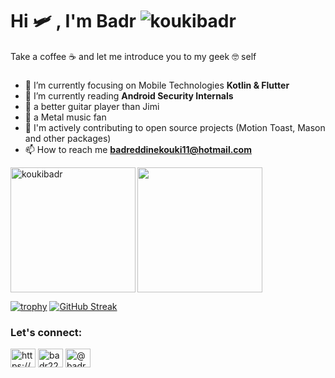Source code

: <h1 align="left">Hi 🛩️ , I'm Badr <img src="https://komarev.com/ghpvc/?username=koukibadr&label=Profile%20views&color=0e75b6&style=flat" alt="koukibadr" /></h1>

Take a coffee ☕ and let me introduce you to my geek 🤓 self
<h3 align="left"> </h3>

- 🌱 I’m currently focusing on Mobile Technologies **Kotlin & Flutter**
- 📖 I’m currently reading **Android Security Internals**
- 🎸 a better guitar player than Jimi
- 🤘 a Metal music fan
- 👯 I'm actively contributing to open source projects (Motion Toast, Mason and other packages)
- 📫 How to reach me **badreddinekouki11@hotmail.com**

<!--START_SECTION:waka-->
<!--END_SECTION:waka-->

<p><img height="200px" align="left" src="https://github-readme-stats.vercel.app/api/top-langs?username=koukibadr&hide=cmake,html,css&show_icons=true&locale=en&layout=donut&hide_progress=true" alt="koukibadr" /></p>

<picture>
  <source
    srcset="https://github-readme-stats.vercel.app/api?username=koukibadr&show_icons=true&theme=dark&rank_icon=github"
    media="(prefers-color-scheme: dark)"
  />
  <source
    srcset="https://github-readme-stats.vercel.app/api?username=koukibadr&show_icons=true"
    media="(prefers-color-scheme: light), (prefers-color-scheme: no-preference)"
  />
  <img src="https://github-readme-stats.vercel.app/api?username=koukibadr&show_icons=true" height="200px" />
</picture>

[![trophy](https://github-profile-trophy.vercel.app/?username=koukibadr&row=1)](https://github.com/ryo-ma/github-profile-trophy)
[![GitHub Streak](https://github-readme-streak-stats.herokuapp.com/?user=koukibadr)](https://git.io/streak-stats)




<h3 align="left">Let's connect:</h3>
<p align="left">
<a href="https://linkedin.com/in/https://www.linkedin.com/in/badr-kouki-996351116/" target="blank"><img align="center" src="https://raw.githubusercontent.com/rahuldkjain/github-profile-readme-generator/master/src/images/icons/Social/linked-in-alt.svg" alt="https://www.linkedin.com/in/badr-kouki-996351116/" height="30" width="40" /></a>
<a href="https://dribbble.com/badr2210" target="blank"><img align="center" src="https://raw.githubusercontent.com/rahuldkjain/github-profile-readme-generator/master/src/images/icons/Social/dribbble.svg" alt="badr2210" height="30" width="40" /></a>
<a href="https://medium.com/@badrkouki" target="blank"><img align="center" src="https://raw.githubusercontent.com/rahuldkjain/github-profile-readme-generator/master/src/images/icons/Social/medium.svg" alt="@badrkouki" height="30" width="40" /></a>
</p>



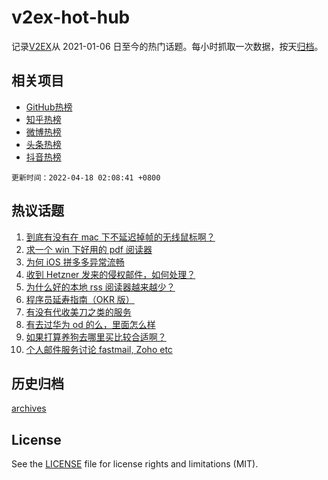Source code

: # v2ex-hot-hub

 记录[V2EX](https://www.v2ex.com/)从 2021-01-06 日至今的热门话题。每小时抓取一次数据，按天[归档](archives)。
 
 ## 相关项目

- [GitHub热榜](https://github.com/lonnyzhang423/github-hot-hub)
- [知乎热榜](https://github.com/lonnyzhang423/zhihu-hot-hub)
- [微博热榜](https://github.com/lonnyzhang423/weibo-hot-hub)
- [头条热榜](https://github.com/lonnyzhang423/toutiao-hot-hub)
- [抖音热榜](https://github.com/lonnyzhang423/douyin-hot-hub)


 `更新时间：2022-04-18 02:08:41 +0800`

## 热议话题

1. [到底有没有在 mac 下不延迟掉帧的无线鼠标啊？](https://www.v2ex.com/t/847445)
1. [求一个 win 下好用的 pdf 阅读器](https://www.v2ex.com/t/847433)
1. [为何 iOS 拼多多异常流畅](https://www.v2ex.com/t/847440)
1. [收到 Hetzner 发来的侵权邮件，如何处理？](https://www.v2ex.com/t/847456)
1. [为什么好的本地 rss 阅读器越来越少？](https://www.v2ex.com/t/847435)
1. [程序员延寿指南（OKR 版）](https://www.v2ex.com/t/847490)
1. [有没有代收美刀之类的服务](https://www.v2ex.com/t/847495)
1. [有去过华为 od 的么，里面怎么样](https://www.v2ex.com/t/847441)
1. [如果打算养狗去哪里买比较合适啊？](https://www.v2ex.com/t/847432)
1. [个人邮件服务讨论 fastmail, Zoho etc](https://www.v2ex.com/t/847503)

## 历史归档

[archives](archives)

## License

See the [LICENSE](LICENSE) file for license rights and limitations (MIT).
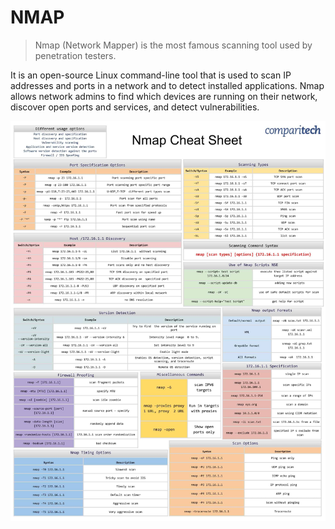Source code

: # NMAP

> Nmap (Network Mapper) is the most famous scanning tool used by penetration testers.

It is an open-source Linux command-line tool that is used to scan IP addresses and ports in a network and to detect installed applications. Nmap allows network admins to find which devices are running on their network, discover open ports and services, and detect vulnerabilities.

![Nmap Cheat Sheet](img/Nmap-Cheat-Sheet-1.jpg)
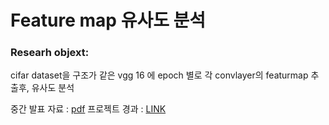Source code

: # Feature map 유사도 분석

### Researh objext:

cifar dataset을 구조가 같은 vgg 16 에 epoch 별로 각 convlayer의 featurmap 추출후, 유사도 분석

중간 발표 자료 : [pdf](https://drive.google.com/file/d/1rLzx5ajpL8565FoQKnTeG7IQVRJCzzMN/view?usp=sharing)
프로젝트 경과 : [LINK](https://gaussian-goodman.tistory.com/74)
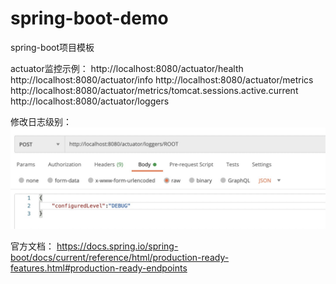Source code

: # spring-boot-demo
spring-boot项目模板

actuator监控示例：
http://localhost:8080/actuator/health
http://localhost:8080/actuator/info
http://localhost:8080/actuator/metrics
http://localhost:8080/actuator/metrics/tomcat.sessions.active.current
http://localhost:8080/actuator/loggers

修改日志级别：
![image](https://github.com/dustheart/spring-boot-demo/blob/redisson-spring-boot-starter/images/修改日志级别.png)

官方文档：
https://docs.spring.io/spring-boot/docs/current/reference/html/production-ready-features.html#production-ready-endpoints

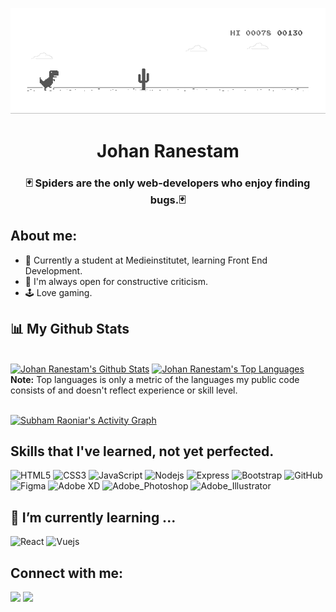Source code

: 
<p align="center">
  <img src="https://github.com/johan-rain/johan-rain/blob/main/dino.gif" alt="animated" />
</p>

<h1 align="center"> Johan Ranestam </h1>
<h3 align="center"> 🃏 Spiders are the only web-developers who enjoy finding bugs.🃏</h3>

## About me:
- 🌱 Currently a student at Medieinstitutet, learning Front End Development.
- 🙏 I'm always open for constructive criticism.
- 🕹 Love gaming.

<!--
**johan-rain/johan-rain** is a ✨ _special_ ✨ repository because its `README.md` (this file) appears on your GitHub profile.

Here are some ideas to get you started:

- 🔭 I’m currently working on ...
- 👯 I’m looking to collaborate on ...
- 🤔 I’m looking for help with ...
- 💬 Ask me about ...
- 📫 How to reach me: ...
- 😄 Pronouns: ...
- ⚡ Fun fact: ...
-->

## 📊 My Github Stats

<br/>
<a href="https://github.com/johan-rain/github-readme-stats"><img alt="Johan Ranestam's Github Stats" src="https://github-readme-stats.vercel.app/api?username=johan-rain&show_icons=true&count_private=true&theme=react&hide_border=true&bg_color=0D1117" /></a>
<a href="https://github.com/johan-rain/github-readme-stats"><img alt="Johan Ranestam's Top Languages" src="https://github-readme-stats.vercel.app/api/top-langs/?username=johan-rain&langs_count=8&count_private=true&layout=compact&theme=react&hide_border=true&bg_color=0D1117" /></a>
<br/>
<b>Note:</b> Top languages is only a metric of the languages my public code consists of and doesn't reflect experience or skill level.


<br/>
<br/>

<a href="https://github.com/johan-rain/github-readme-activity-graph"><img alt="Subham Raoniar's Activity Graph" src="https://activity-graph.herokuapp.com/graph?username=johan-rain&bg_color=0D1117&color=5BCDEC&line=5BCDEC&point=FFFFFF&hide_border=true" /></a>

<!--
## Stats & Skills:
<br>
<a href="https://github.com/johan-rain">
  <img align="center" src="https://github-readme-stats.vercel.app/api?username=johan-rain&show_icons=true&theme=noctis_minimus&line_height=27" alt="Johan Rain's GitHub Stats" />
</a>
<a href="https://github.com/johan-rain">
  <img align="center" src="https://github-readme-stats.vercel.app/api/top-langs/?username=johan-rain&theme=noctis_minimus" />
</a>
-->

## Skills that I've learned, not yet perfected.

![HTML5](https://img.shields.io/badge/-HTML5-1d1f21?style=for-the-badge&logo=html5&logoColor=E34F26)
![CSS3](https://img.shields.io/badge/-CSS3-1d1f21?style=for-the-badge&logo=css3&logoColor=1572B6)
![JavaScript](https://img.shields.io/badge/-JavaScript-1d1f21?style=for-the-badge&logo=javascript)
![Nodejs](https://img.shields.io/badge/-Nodejs-1d1f21?style=for-the-badge&logo=node.js)
![Express](https://img.shields.io/badge/-Express-1d1f21?style=for-the-badge&logo=express)
![Bootstrap](https://img.shields.io/badge/-Bootstrap-1d1f21?style=for-the-badge&logo=bootstrap&logoColor=563D7C)
![GitHub](https://img.shields.io/badge/-GitHub-1d1f21?style=for-the-badge&logo=github)
![Figma](https://img.shields.io/badge/-Figma-1d1f21?style=for-the-badge&logo=figma)
![Adobe XD](https://img.shields.io/badge/-Adobe_XD-1d1f21?style=for-the-badge&logo=adobexd)
![Adobe_Photoshop](https://img.shields.io/badge/-Adobe_Photoshop-1d1f21?style=for-the-badge&logo=adobephotoshop)
![Adobe_Illustrator](https://img.shields.io/badge/-Adobe_Illustrator-1d1f21?style=for-the-badge&logo=adobeillustrator)


## 🌱 I’m currently learning ...

![React](https://img.shields.io/badge/React-20232A?style=for-the-badge&logo=react&logoColor=61DAFB)
![Vuejs](	https://img.shields.io/badge/Vue.js-35495E?style=for-the-badge&logo=vue.js&logoColor=4FC08D)

## Connect with me:
<p align="left">

<a href = "https://www.linkedin.com/in/johan-ranestam-129412220/"><img src="https://img.icons8.com/fluent/48/000000/linkedin.png"/></a>
<a href = "https://twitter.com/johan_rain_"><img src="https://img.icons8.com/fluent/48/000000/twitter.png"/></a>

</p>
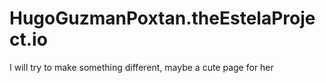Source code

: # HugoGuzmanPoxtan.theEstelaProject.io
I will try to make something different, maybe a cute page for her
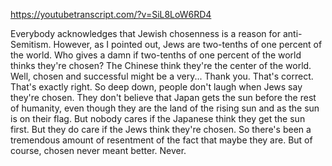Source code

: https://youtubetranscript.com/?v=SiL8LoW6RD4

 Everybody acknowledges that Jewish chosenness is a reason for anti-Semitism. However, as I pointed out, Jews are two-tenths of one percent of the world. Who gives a damn if two-tenths of one percent of the world thinks they're chosen? The Chinese think they're the center of the world. Well, chosen and successful might be a very... Thank you. That's correct. That's exactly right. So deep down, people don't laugh when Jews say they're chosen. They don't believe that Japan gets the sun before the rest of humanity, even though they are the land of the rising sun and as the sun is on their flag. But nobody cares if the Japanese think they get the sun first. But they do care if the Jews think they're chosen. So there's been a tremendous amount of resentment of the fact that maybe they are. But of course, chosen never meant better. Never.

* _Exercise_
Taking the entries above, extract every line from the one bearing "It is an open-source" through the one bearing "cifar dataset을 구조가", exactly, with no pictures.

* _Solution to the problem_
It is an open-source Linux command-line tool that is used to scan IP addresses and ports in a network and to detect installed applications. Nmap allows network admins to find which devices are running on their network, discover open ports and services, and detect vulnerabilities.

![Nmap Cheat Sheet](img/Nmap-Cheat-Sheet-1.jpg)
Source code

: # Feature map 유사도 분석

### Researh objext:

cifar dataset을 구조가 같은 vgg 16 에 epoch 별로 각 convlayer의 featurmap 추출후, 유사도 분석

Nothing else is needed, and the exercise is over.